I am no longer blogging here at Little Nuances, but I would love for you to join me on my author website www.leewarren.info.

Wednesday, February 07, 2007

Selflessness

I installed Microsoft Outlook on my laptop recently so I could sync it with my Blackberry. Outlook is a memory hog, so it was causing my computer to run super slow. I decided that I needed to double my RAM, so I packed up my laptop on Saturday and jumped into my car. I knew where I was going to go—a little computer fix-it shop called Computers To Go. Late in my Dad’s life, he got involved in computers and more than once we’d hit Computers To Go on a lazy Saturday afternoon just to see what they had to offer. He liked the place and trusted the guys who ran it.

I haven’t been to that store since Dad died nearly seven years ago. As I pulled into the parking lot of the strip mall where the store is located, I remembered another place we used to hang out on occasion. Once a month, a bunch of local computer retailers would hold a computer show in a community center and Dad and I attended it three or four times.

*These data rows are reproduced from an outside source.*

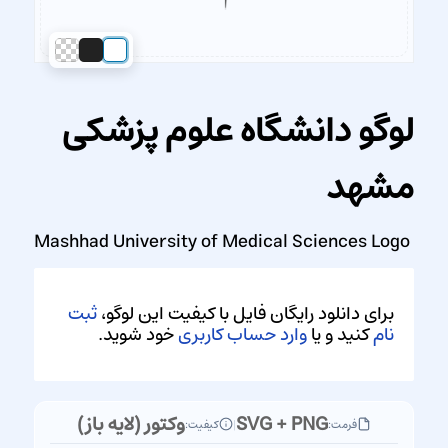
لوگو دانشگاه علوم پزشکی
مشهد
Mashhad University of Medical Sciences Logo
برای دانلود رایگان فایل با کیفیت این لوگو،
ثبت
نام
کنید و یا
وارد حساب کاربری
خود شوید.
SVG + PNG
وکتور (لایه باز)
فرمت:
|
کیفیت:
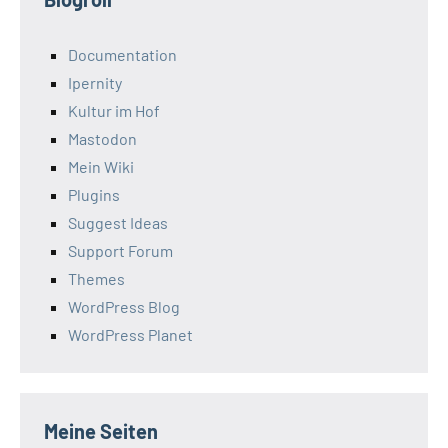
Documentation
Ipernity
Kultur im Hof
Mastodon
Mein Wiki
Plugins
Suggest Ideas
Support Forum
Themes
WordPress Blog
WordPress Planet
Meine Seiten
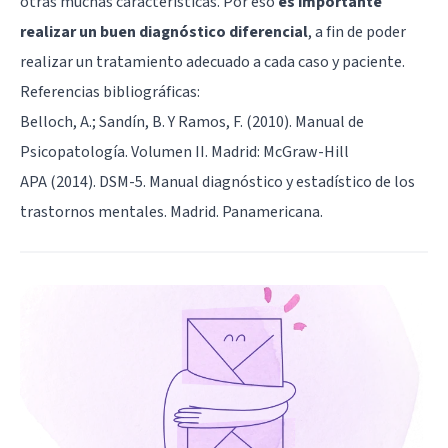
otras muchas características. Por eso
es importante
realizar un buen diagnóstico diferencial
, a fin de poder
realizar un tratamiento adecuado a cada caso y paciente.
Referencias bibliográficas:
Belloch, A.; Sandín, B. Y Ramos, F. (2010). Manual de
Psicopatología. Volumen II. Madrid: McGraw-Hill
APA (2014). DSM-5. Manual diagnóstico y estadístico de los
trastornos mentales. Madrid. Panamericana.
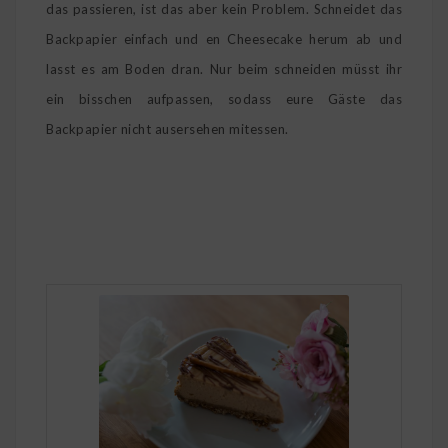
das passieren, ist das aber kein Problem. Schneidet das
Backpapier einfach und en Cheesecake herum ab und
lasst es am Boden dran. Nur beim schneiden müsst ihr
ein bisschen aufpassen, sodass eure Gäste das
Backpapier nicht ausersehen mitessen.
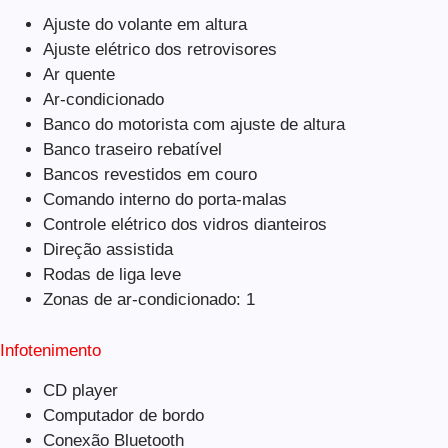
Ajuste do volante em altura
Ajuste elétrico dos retrovisores
Ar quente
Ar-condicionado
Banco do motorista com ajuste de altura
Banco traseiro rebatível
Bancos revestidos em couro
Comando interno do porta-malas
Controle elétrico dos vidros dianteiros
Direção assistida
Rodas de liga leve
Zonas de ar-condicionado: 1
Infotenimento
CD player
Computador de bordo
Conexão Bluetooth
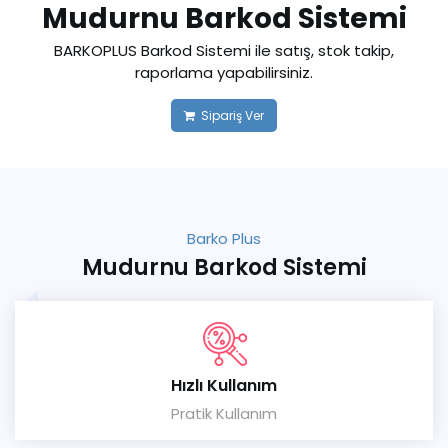
Mudurnu Barkod Sistemi
BARKOPLUS Barkod Sistemi ile satış, stok takip,
raporlama yapabilirsiniz.
Sipariş Ver
Barko Plus
Mudurnu Barkod Sistemi
Hızlı Kullanım
Pratik Kullanım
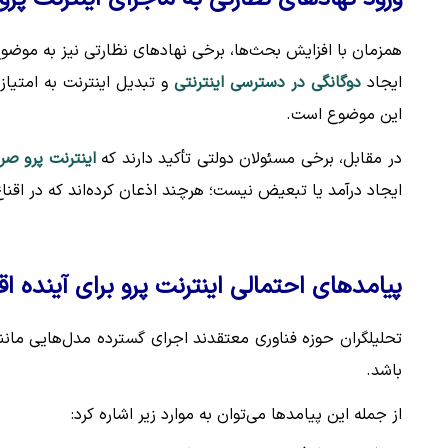
همزمان با افزایش بحث‌ها، برخی نهادهای نظارتی نیز به موض
ایجاد
دوگانگی در دسترسی اینترنتی
و تبدیل اینترنت به امتی
این موضوع است.
در مقابل، برخی مسئولان دولتی تأکید دارند که
اینترنت پرو صر
ایجاد درآمد یا تبعیض نیست؛ هرچند اذعان کرده‌اند که در اقن
پیامدهای احتمالی اینترنت پرو برای آینده ا
تحلیلگران حوزه فناوری معتقدند اجرای گسترده مدل‌هایی مان
باشد.
از جمله این پیامدها می‌توان به موارد زیر اشاره کرد:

Sometimes we’d come home with floppy disks (remember those?) or some software program that we’d been eyeballing for a while. But mostly we just looked and talked, both to each other and to various vendors.

During one computer show (probably in 1999), shortly after I started writing for publication, I was thinking about purchasing my first laptop computer. I didn’t know much about laptops at the time. I just knew that I wanted it to come with Microsoft Word since that’s what most publishers expected writers to use. As you probably remember, laptops were extremely expensive back then and I figured I wouldn’t be able to afford one for quite a while. My PC worked just fine, but Dad was thinking long term.

We saw a table with laptops on it and we both stopped there to toy around with them. Dad started asking the vendor about the specifications. The laptops were refurbished and weren’t anywhere near the latest in technology. Dad and the vendor went back and forth on a price for one of the machines and before I knew it, Dad pulled me aside and put three hundred dollars into my hands and told me that I should buy the laptop he’d been talking to the vendor about.

I went back and asked the vendor some more questions. The laptop didn’t come with much software and it didn’t come with Microsoft Word (which was several hundred dollars at the time if you bought it new). I talked to Dad about it a little more and he agreed that it might be best if we didn’t get the machine because it was so old and didn’t have what I needed. I thanked him profusely though because I know that he didn’t have much money at the time. Looking back now, I realize that he might have been offering me everything he had.

With that in mind, you can imagine how difficult it was for me to walk into the Computers To Go store this past weekend without him. They were busy, but I bought some RAM and as one of the guys was installing it, I asked him if he remembered my Dad. He didn’t, but said he might if he saw him. I thanked him for their service (which was excellent—Dad was right) and drove home, thankful for the gift of memories.